Don’t do everything for them.

Self-entitlement is birthed out of our children having everything done for them and having things always handed to them. But this can result in an unhealthy co-dependency that can hinder growth and maturity. It can also foster pride and other harmful patterns. Thoughts like, “Well, Mom and Dad will just do it for me, so I don’t need to clean my room, take out the trash, or work hard to earn money.”

Within each developmental stage, our children are capable of doing so much more than we think. Allow your child to take responsibility of age-appropriate tasks. Be their model for a strong work ethic.

“Diligent hands will rule, but laziness ends in forced labor.” – Proverbs 12:24

The only perfect blueprint for helping our kids out of self-entitlement is by living and obeying God’s Word and loving him wholeheartedly. Jesus is the ultimate rescuer of our selfish hearts. As his hands and feet here on earth, we can be used in a great way to come alongside our children and show them a better way to live—even if it’s foreign to the culture they live in. In turn, they can teach us what needs changed in our own lives.

Fidget spinners won’t be the craze forever, but giving your child boundaries, discipline, walking with them through conflict, and building a strong work ethic into their hearts will produce an abundance of fruit in their life for years to come.

- _EXERCISE SET_:
[1] In the passage on self-entitlement, what is stated in each case?
(a) What does it say self-entitlement is birthed out of?
(b) Which book, chapter, and verse is the quoted line attributed to?
(c) What does it say won't be the craze forever?
[2] Could you return the section of the passage on self-entitlement that begins at the words "The only perfect" and stops after the words "our own lives.", copied word for word?

- _RAW DATA_:

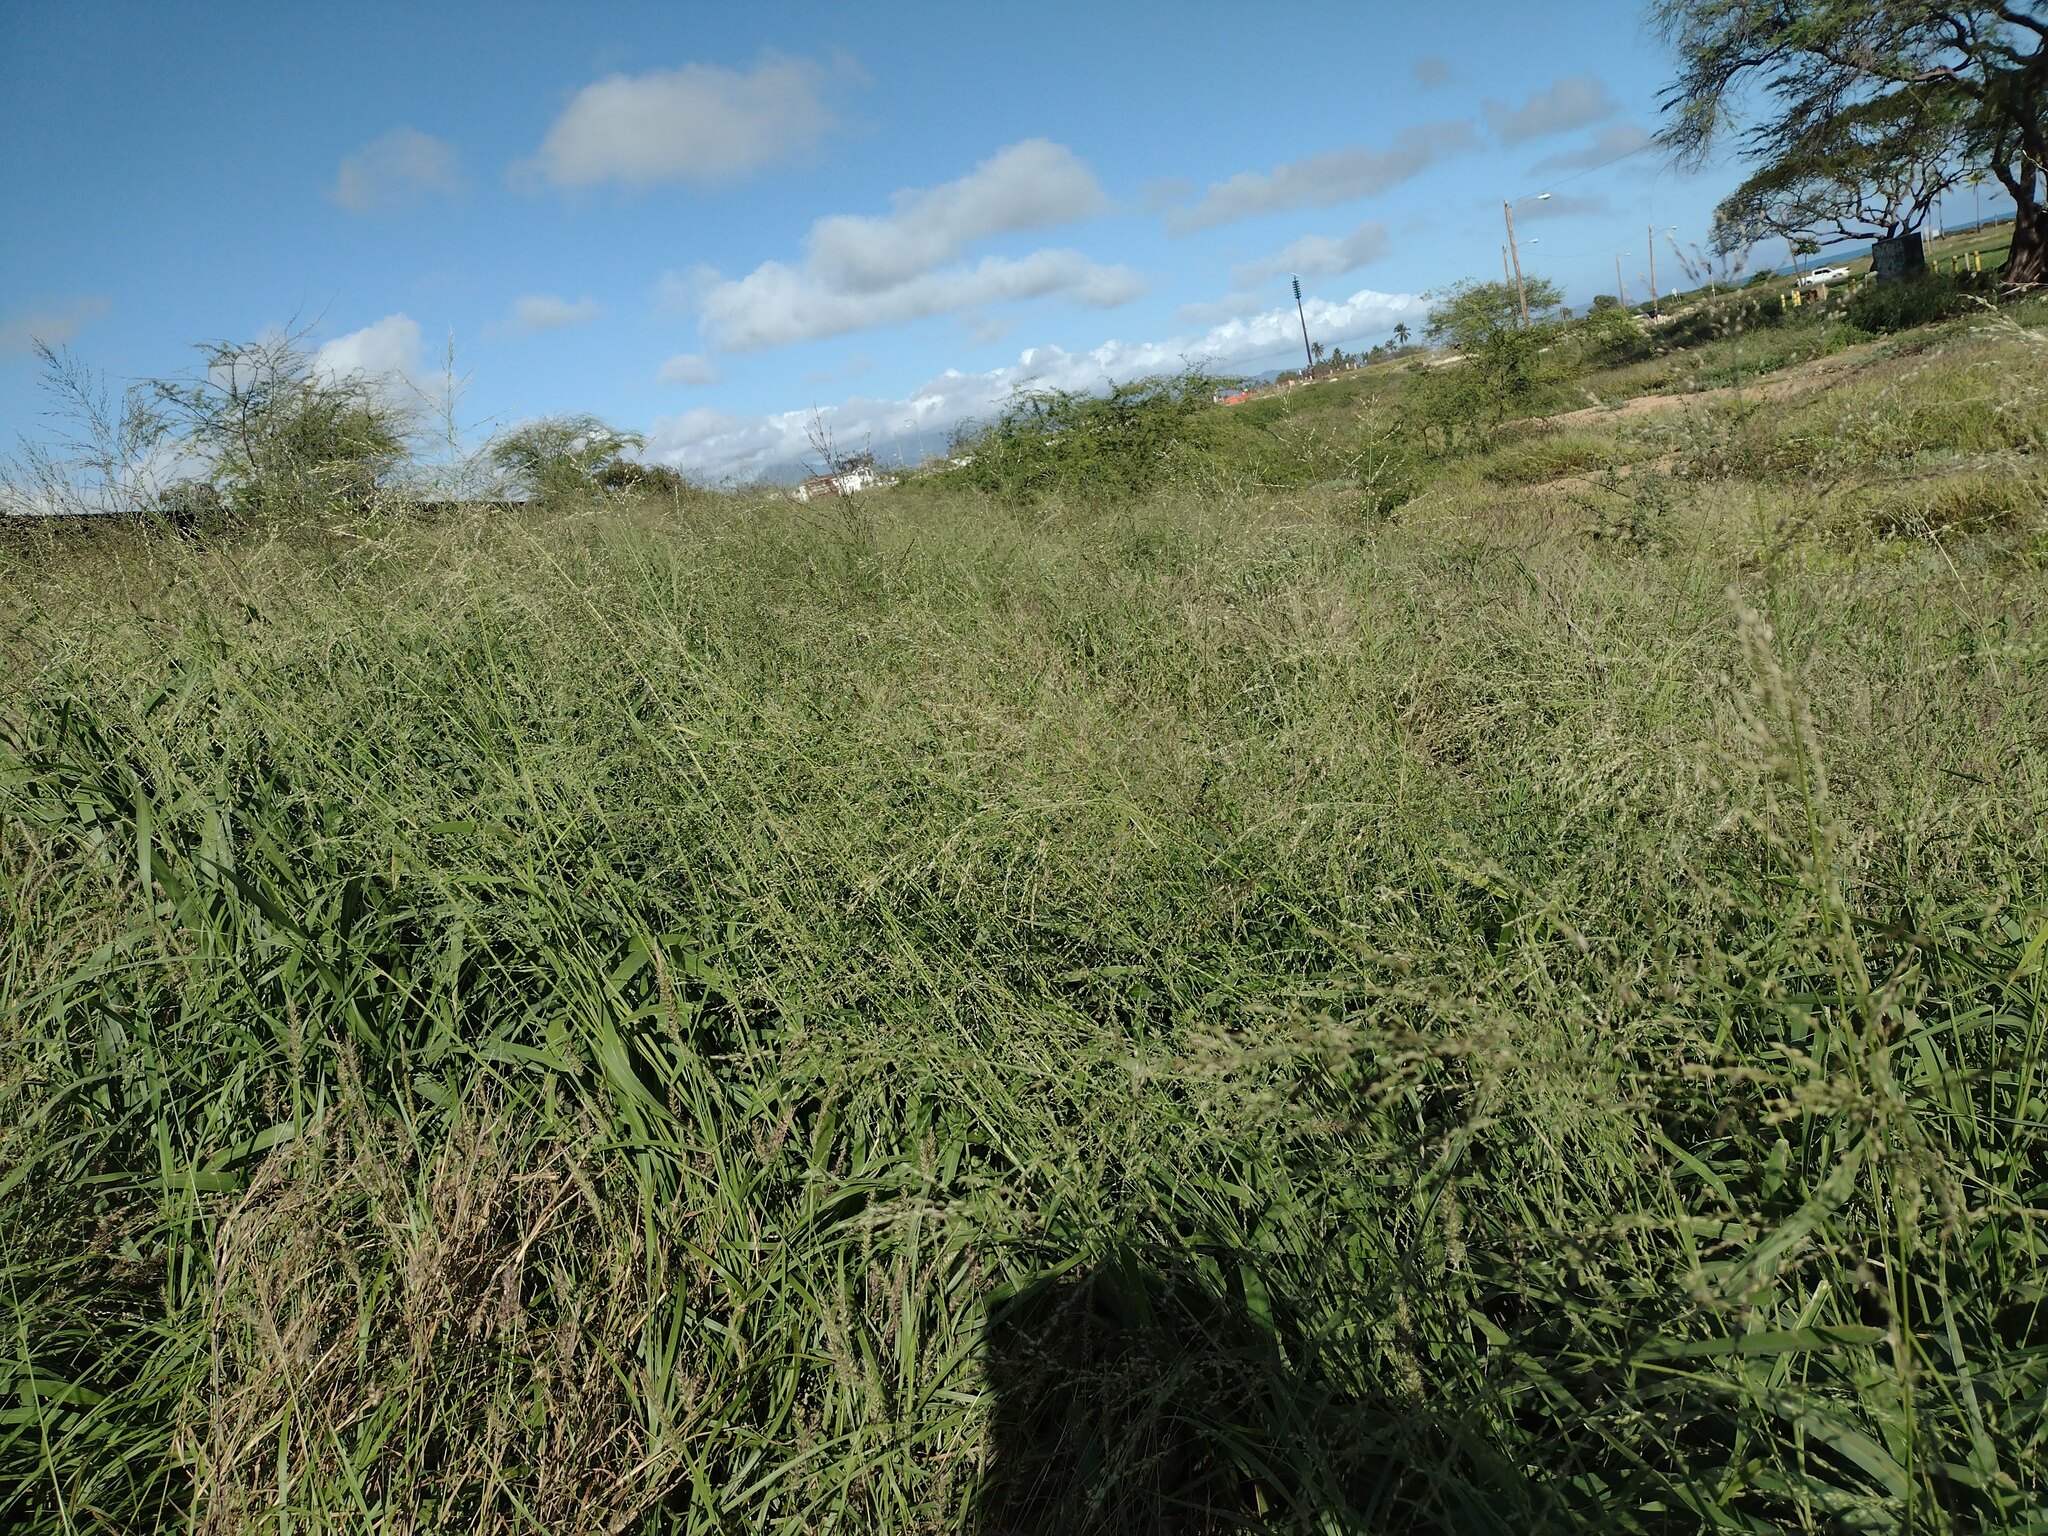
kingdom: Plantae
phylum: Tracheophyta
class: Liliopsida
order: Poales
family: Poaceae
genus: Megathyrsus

---

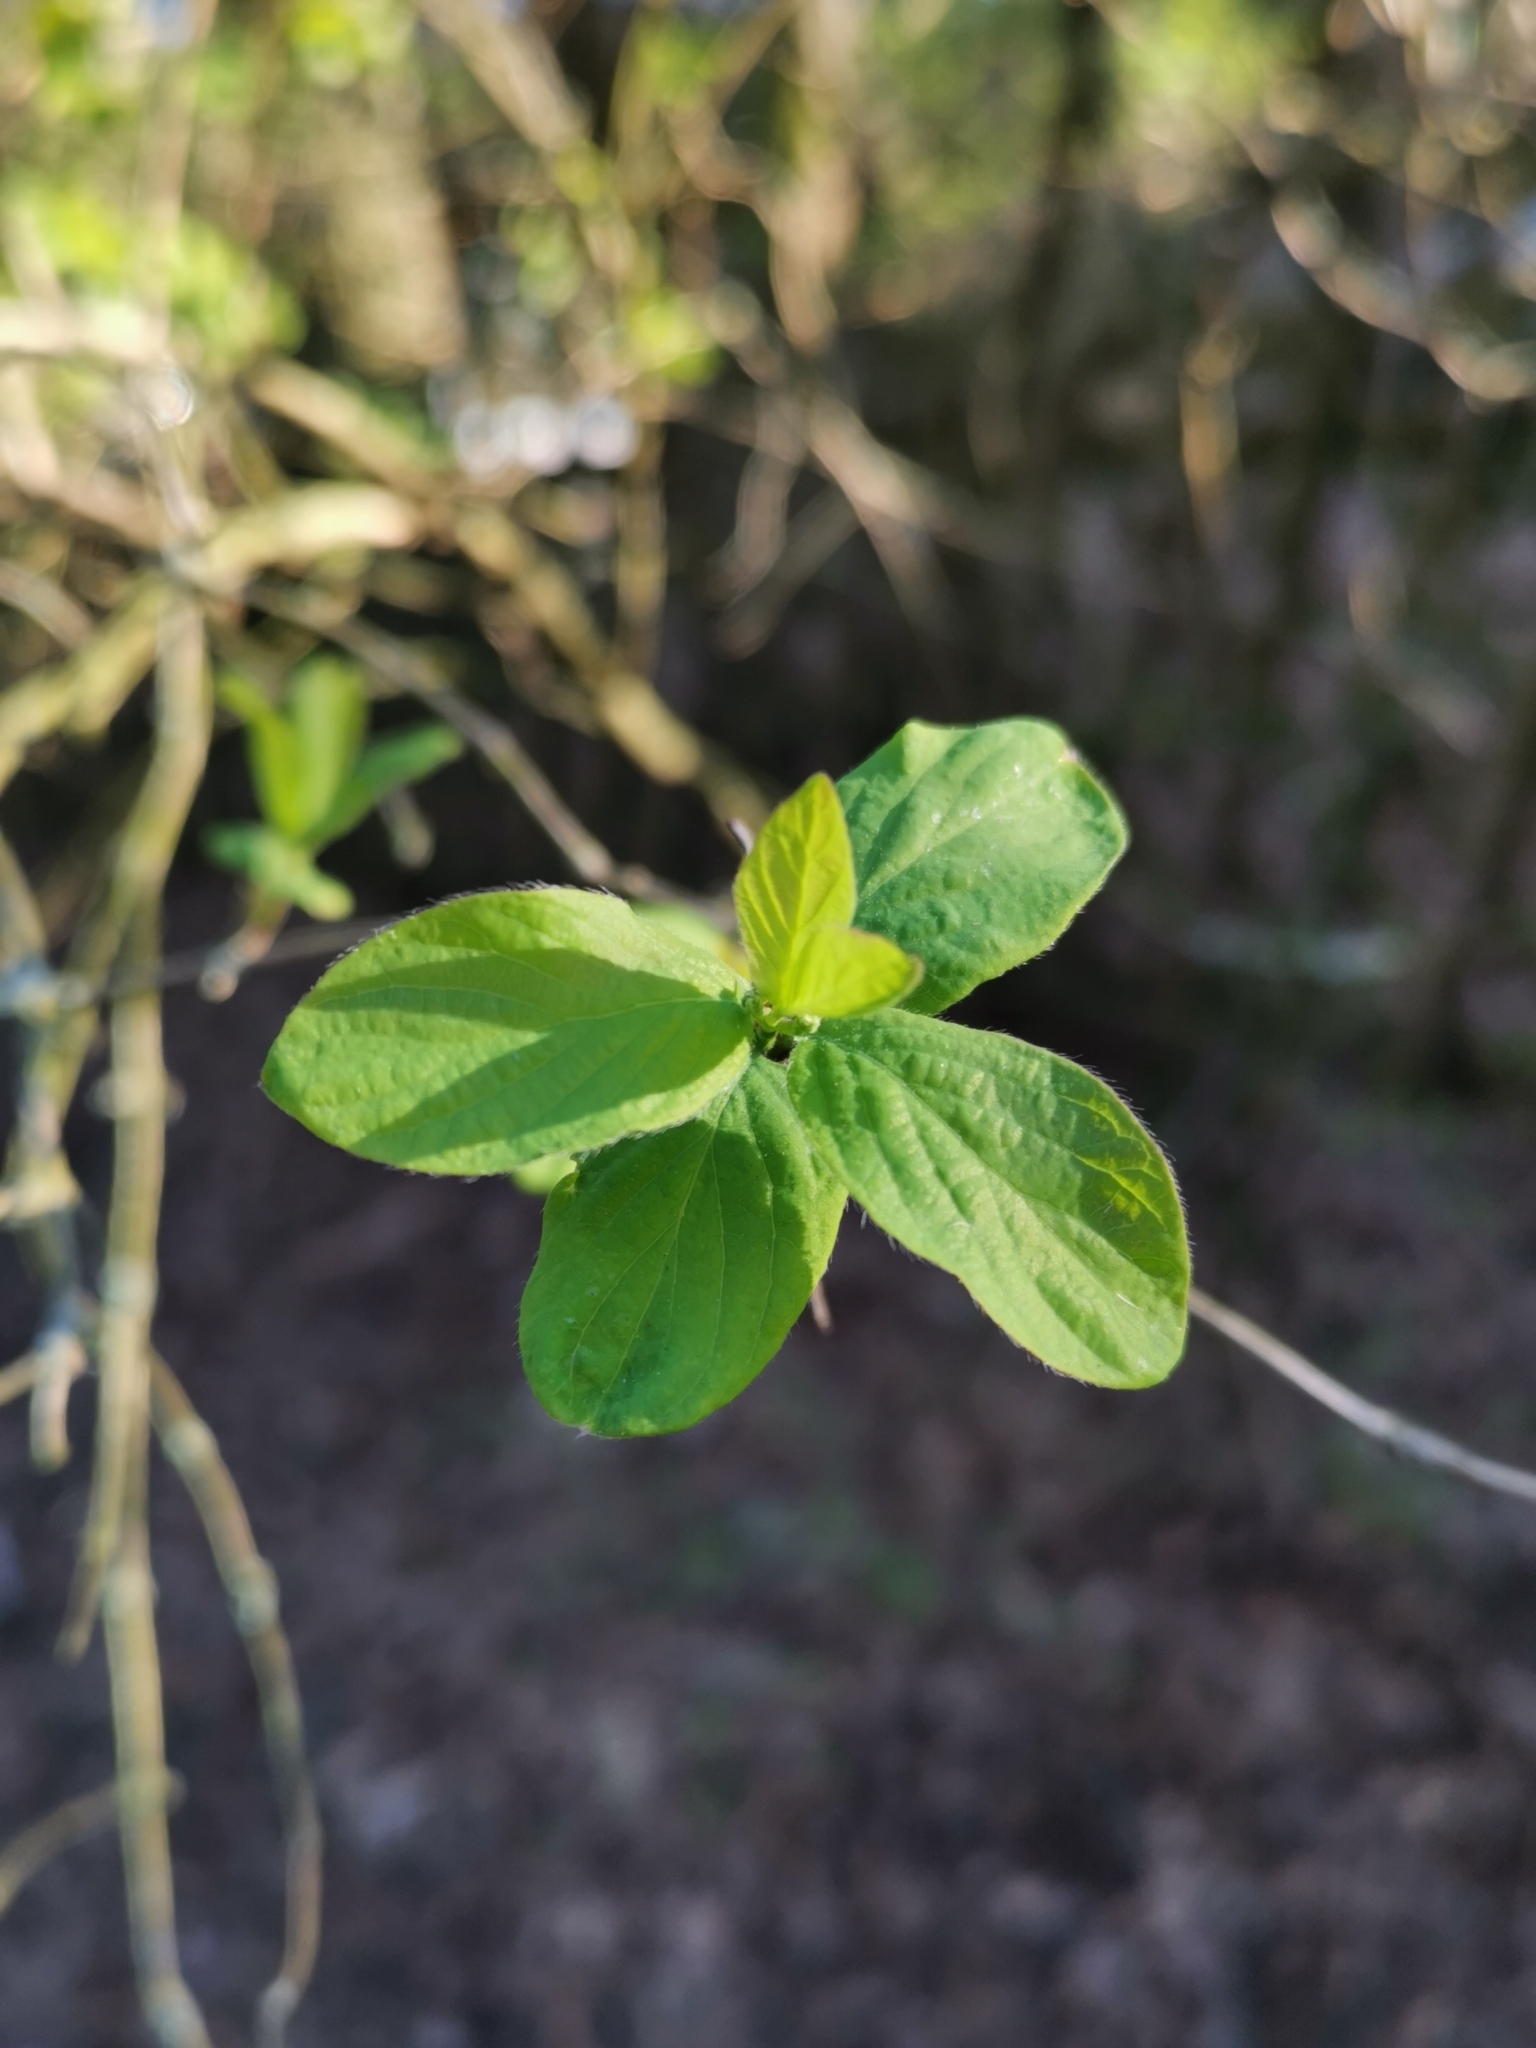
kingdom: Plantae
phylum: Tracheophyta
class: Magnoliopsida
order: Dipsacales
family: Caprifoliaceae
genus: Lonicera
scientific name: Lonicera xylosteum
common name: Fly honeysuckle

- _SOLUTIONS BY TASK_:
[1]
(a) Our children having everything done for them and having things always handed to them.
(b) Proverbs 12:24.
(c) Fidget spinners.

[2]
The only perfect blueprint for helping our kids out of self-entitlement is by living and obeying God’s Word and loving him wholeheartedly. Jesus is the ultimate rescuer of our selfish hearts. As his hands and feet here on earth, we can be used in a great way to come alongside our children and show them a better way to live—even if it’s foreign to the culture they live in. In turn, they can teach us what needs changed in our own lives.